App Store (iPhone OS) : Cette boutique particulièrement simple enregistre les numéros de carte de crédit des utilisateurs, qui n’ont par la suite qu’à entrer leur mot de passe pour télécharger les applications gratuites ou payantes, compatibles avec le iPhone et le iPod Touch.

Android Market (Android) : Boutique la mieux fournie après celle d’Apple, l’Android Market regroupe les apps compatibles avec Android, le système d’exploitation développé par Google (utilisé par les téléphones HTC Dream et HTC Magic).

App Catalog (webOS)
: La boutique du nouveau Palm Pre est encore plutôt dégarnie, mais ce n’est qu’une question de temps avant qu’elle rattrape l’App Store, promet la compagnie américaine.

App Center (BlackBerry OS) : Lancée en avril dernier, la réponse de la compagnie canadienne Research in Motion à Apple est un magasin sobre, où les applications payantes affichent un prix minimum de 2,99 $.

Marketplace (Windows Mobile) : Les propriétaires d’un téléphone qui utilise le système d’exploitation de Microsoft sont les derniers en lice à pouvoir télécharger leurs applications dans une boutique.

Ovi Store (Symbian et Maemo) : Le magasin d’applications de Nokia (le plus grand fabricant mondial de téléphones cellulaires) a été lancé l’été dernier en toute discrétion, mais ce dernier devrait gagner en importance au cours des prochains mois alors qu’il sera finalement inclus sur les nouveaux appareils de la compagnie.


Tout le monde en parle

Quelques-unes des nombreuses applications qui ont défrayé les man­chettes, pour les bonnes mais surtout les mauvaises raisons, depuis l’ouverture de l’App Store.

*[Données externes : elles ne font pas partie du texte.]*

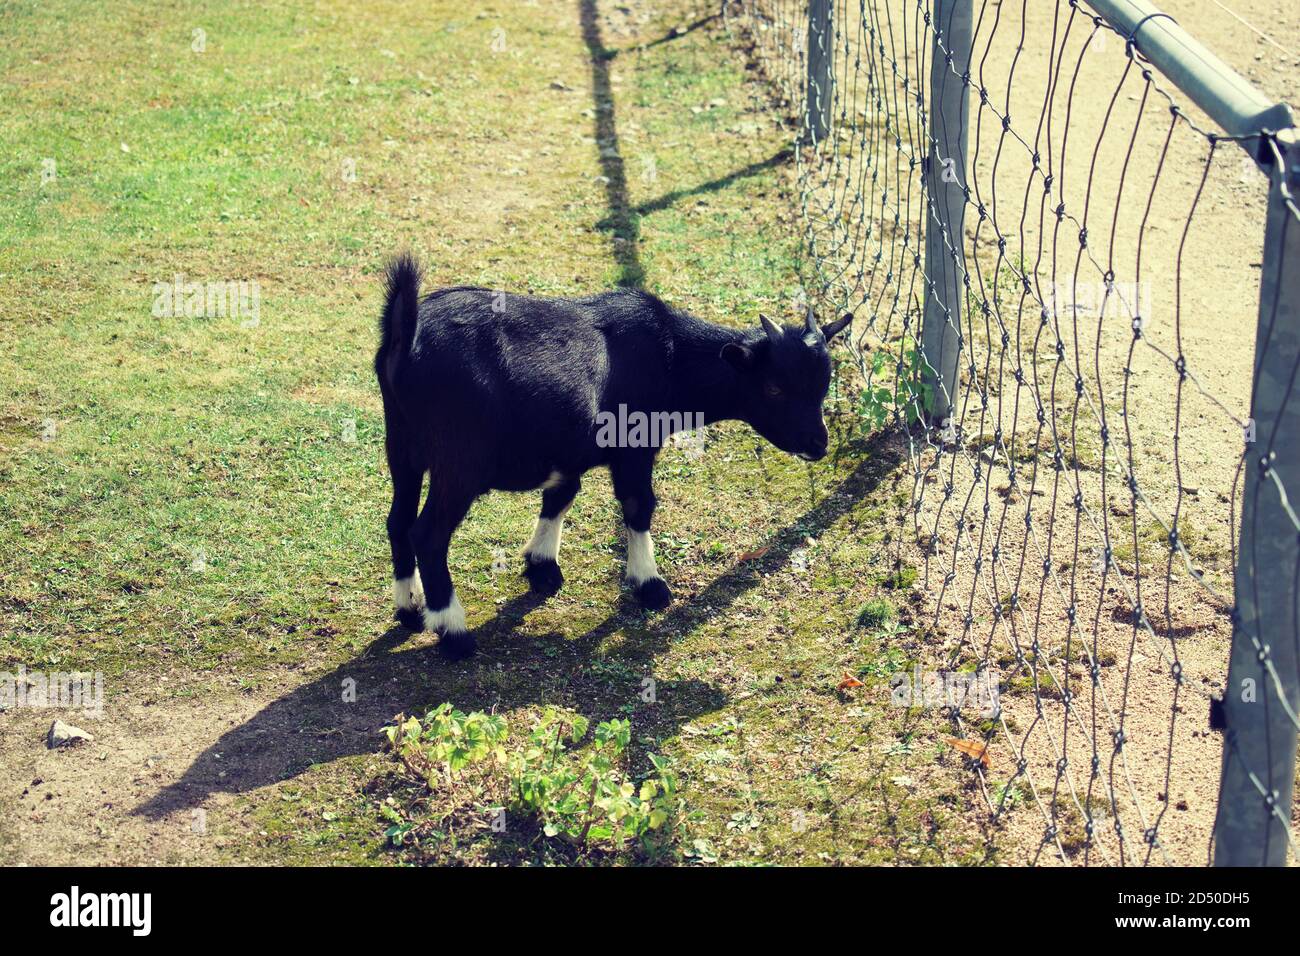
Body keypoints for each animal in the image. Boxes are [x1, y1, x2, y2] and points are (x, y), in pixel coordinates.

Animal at [374, 254, 852, 658]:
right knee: (428, 534)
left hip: (402, 445)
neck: (670, 357)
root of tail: (406, 332)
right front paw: (650, 585)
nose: (818, 444)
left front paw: (542, 567)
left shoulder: (568, 448)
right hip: (459, 462)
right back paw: (453, 633)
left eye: (824, 384)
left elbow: (561, 496)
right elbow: (639, 507)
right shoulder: (634, 448)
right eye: (773, 388)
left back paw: (410, 609)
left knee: (398, 521)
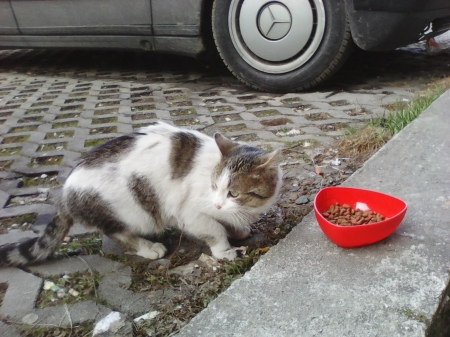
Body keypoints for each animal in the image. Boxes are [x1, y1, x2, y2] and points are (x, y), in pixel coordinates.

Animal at [0, 121, 282, 266]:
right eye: (214, 186)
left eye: (233, 193)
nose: (219, 204)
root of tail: (65, 191)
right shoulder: (189, 212)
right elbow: (213, 229)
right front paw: (224, 249)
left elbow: (227, 222)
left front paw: (238, 229)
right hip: (131, 211)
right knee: (118, 233)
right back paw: (148, 247)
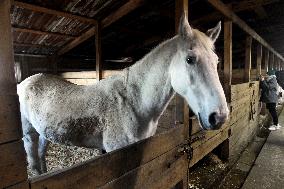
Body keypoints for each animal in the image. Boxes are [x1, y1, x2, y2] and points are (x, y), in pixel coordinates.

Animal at [17, 15, 229, 176]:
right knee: (33, 161)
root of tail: (25, 82)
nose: (219, 116)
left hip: (44, 131)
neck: (134, 103)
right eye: (190, 59)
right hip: (28, 133)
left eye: (217, 61)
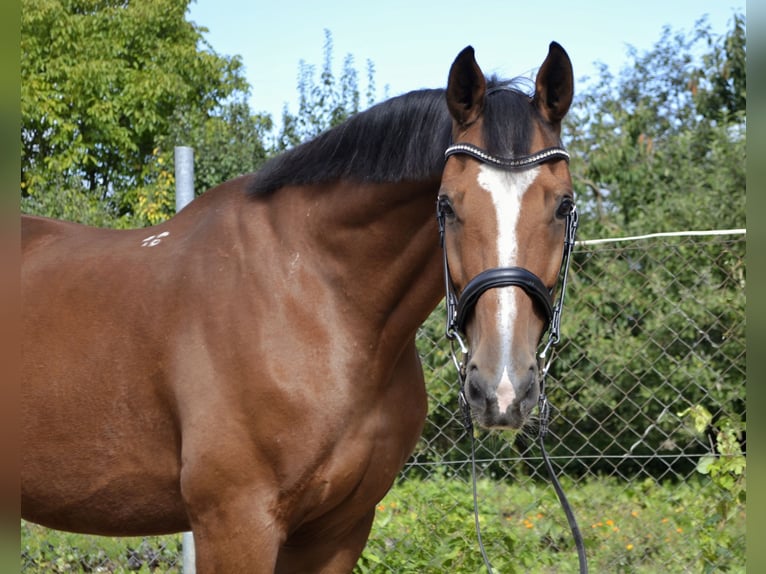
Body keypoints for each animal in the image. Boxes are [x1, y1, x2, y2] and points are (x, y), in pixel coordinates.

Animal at [21, 43, 574, 572]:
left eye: (565, 205)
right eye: (447, 205)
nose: (502, 388)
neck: (317, 301)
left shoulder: (339, 529)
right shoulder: (235, 523)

BabyShaker : Dans ce… jeu (?), l’usager secoue son iPhone afin de tuer un bébé pleurnichard. Apple a banni l’application deux jours après son lancement, au printemps dernier, ce qui n’explique pas comment elle a pu être acceptée en premier lieu.

Bixi Mobile : Logiciel créé au printemps dernier par un programmeur indépendant qui permettait aux Montréalais de repérer la station de vélo Bixi la plus près grâce au GPS du iPhone. La STM n’a pas apprécié l’usage de sa marque sans son accord, et l’application a été retirée. Depuis, deux nouvelles App également crées par des développeurs indépendants, Bixou et BixMe, ont pris la relève tout en prenant soin d’éviter d’employer le mot Bixi.

I am rich : À 999,99 $, l’unique «utilité» de ce «logiciel» était d’étaler sa richesse en affichant une pierre précieuse sur l’écran du iPhone. Huit personnes l’ont acheté avant qu’Apple ne la retire de sa boutique. On attend toujours l’application «I am un peu innocent».

iBeer : Avec cette application, le iPhone prend l’apparence d’un bock de bière. En penchant l’appareil, le «verre» se vide comme si on le buvait. L’une des deux seules applications payantes qui ne sont pas des jeux parmi les 20 plus populaires (l’autre est un logiciel de pets). Rafraîchissant.

iFart : Son créateur a empoché des milliers de dollars en vendant cette application qui émet des bruits de pets, mais des dizaines de possibilités gratuites s’offrent maintenant aux usagers en mal de gags faciles. Élégant.